Les intentions derrière tout cela semblent claires. Les autorités espagnoles espéraient que les femmes quitteraient le pays après la saison des récoltes. Un modèle similaire à celui que la Suisse avait autrefois avec le statut de saisonnier. Selon Nora Komposch, quelque 15'000 femmes marocaines se retrouvent ainsi chaque année dans les plantations de fraises. Elle s'est également rendue au Maroc pour s'entretenir avec plusieurs familles.

Ce qu'elle a entendu à cette occasion est tout sauf une mise en scène. Le changement climatique rend le travail dans les plantations de plus en plus incertain. Les ouvrières ne savent pas si on aura besoin d'elles dans le futur, en raison de la sécheresse de plus en plus problématique en Espagne. Les familles des travailleuses sont pourtant dépendantes de cet argent. De plus en plus de femmes resteraient donc illégalement en Espagne. Dans l'espoir de retrouver plus facilement du travail dans les plantations – et de ne pas dépendre d'un visa.

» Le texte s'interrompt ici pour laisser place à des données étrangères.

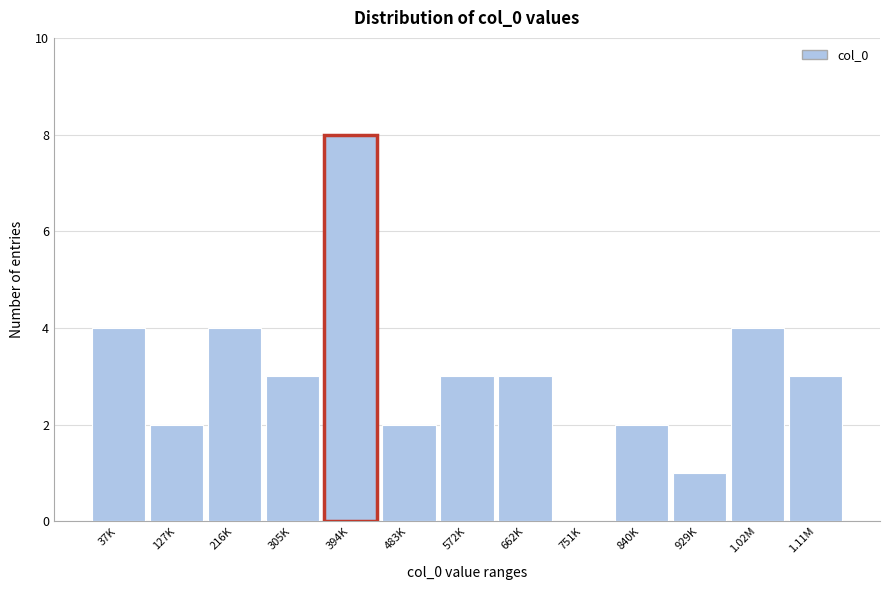

Reading left to right, extract all data points from this chart.

37K=4	127K=2	216K=4	305K=3	394K=8	483K=2	572K=3	662K=3	751K=0	840K=2	929K=1	1.02M=4	1.11M=3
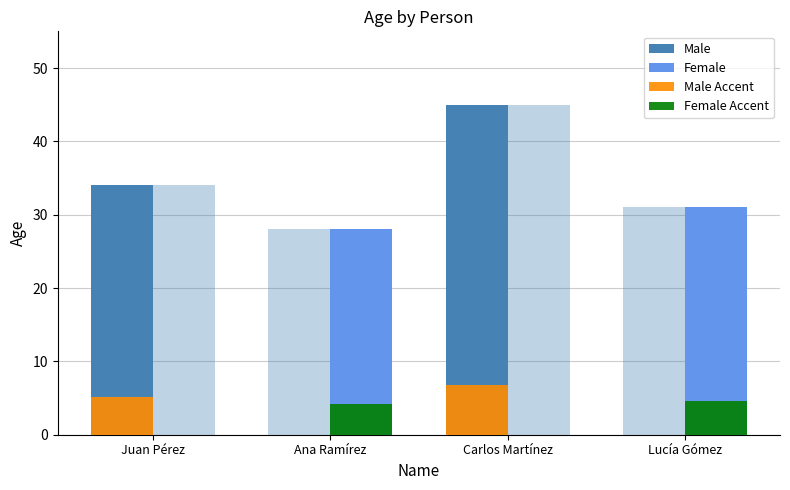

What is the average value of the Male series?

19.8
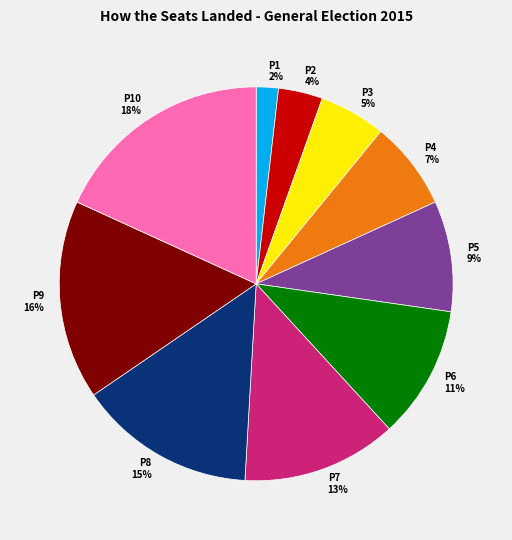

Combined, do P2 and P6 account for over 50%?

No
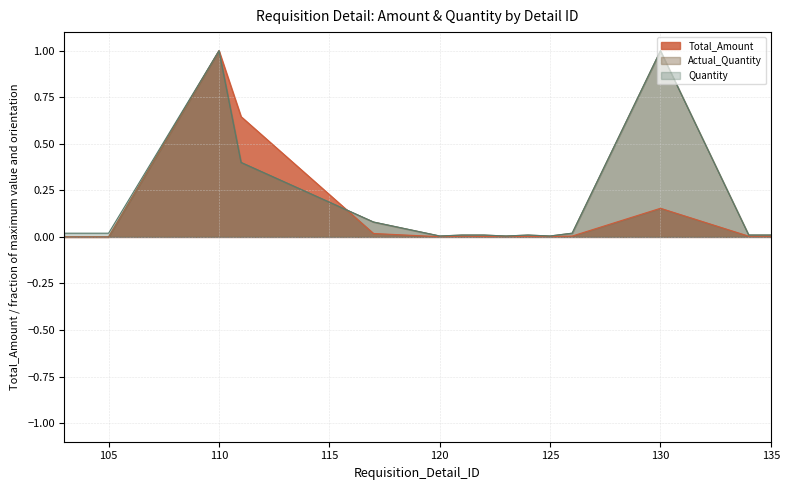

How many interior local peaks does the Quantity series have?

3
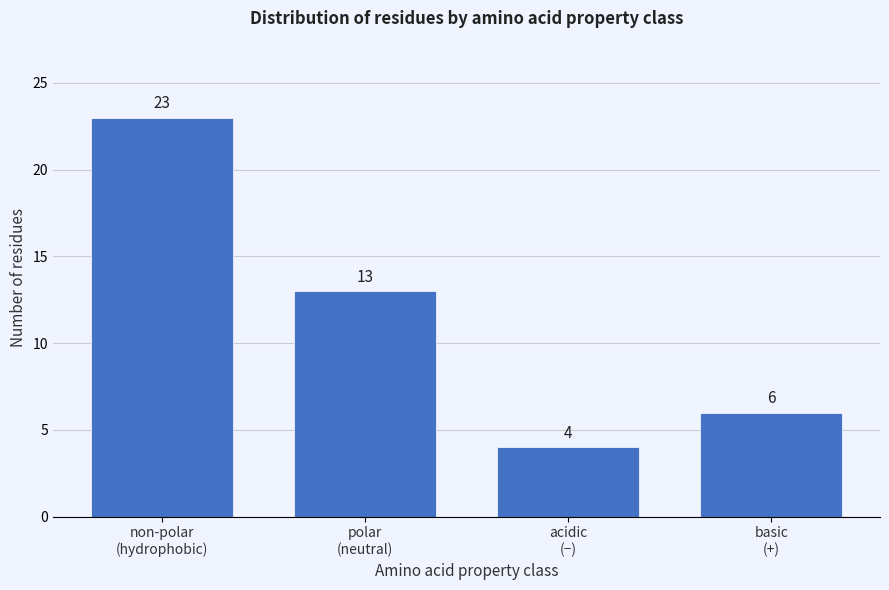

Reading left to right, transcribe all the data shown in this chart.

23	13	4	6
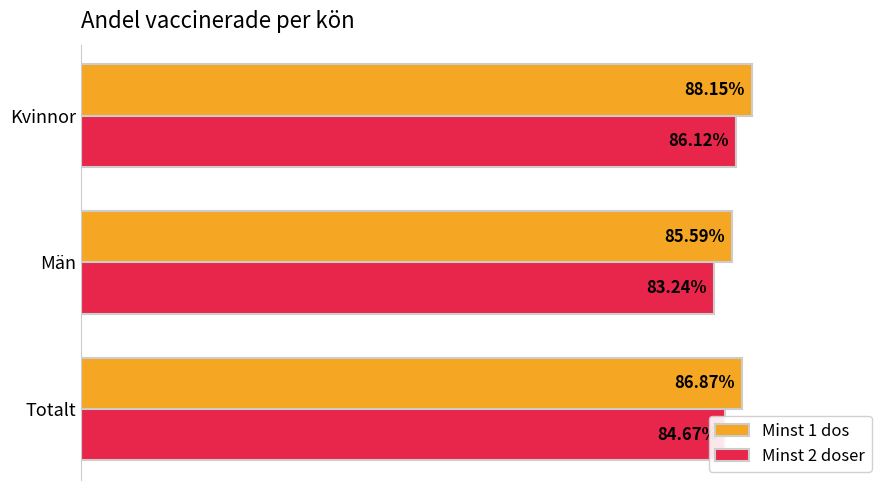

What are all the series names shown in the legend?

Minst 1 dos, Minst 2 doser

Le discounter allemand Lidl a fait examiner la situation sur place en 2020 par une société de consultance. Les ouvrières ont critiqué les heures supplémentaires non payées, la forte pression ou le manque d'accès à l'eau potable. En réaction à cette étude, l'institut allemand EHI Retail Institute a mis en place une sorte de hotline sur place. Les employées peuvent y faire part de leurs plaintes de manière anonyme, et celles-ci doivent ensuite être examinées et des solutions trouvées en collaboration avec les entreprises.

Ce que font Lidl, Coop et Migros

En Allemagne, la nouvelle loi sur le devoir de vigilance de la chaîne d'approvisionnement est en vigueur depuis le début de l'année. Les entreprises de plus de 3000 employés doivent ainsi garantir que leurs fournisseurs directs ne portent pas atteinte à l'environnement, veillent à la sécurité sur le lieu de travail et empêchent le travail forcé et le travail des enfants. Les entreprises qui ne respectent pas cette loi s'exposent à de lourdes amendes.

En Suisse, en revanche, l'initiative sur la responsabilité des entreprises a échoué à la majorité des cantons. Cependant, comme Migros a repris la chaîne de supermarchés allemande Tegut, elle est désormais également soumise à la législation allemande, selon le «SonntagsZeitung».

Coop, en revanche, n'est pas obligée d'y participer – et ne le fait pas non plus volontairement. La chaîne est au courant des rapports de la région. Il n'y aurait toutefois pas eu de réclamations concernant les fournisseurs. Mais elle a indiqué ne pas être fermée à des examens si des contrôles plus poussés sont nécessaires.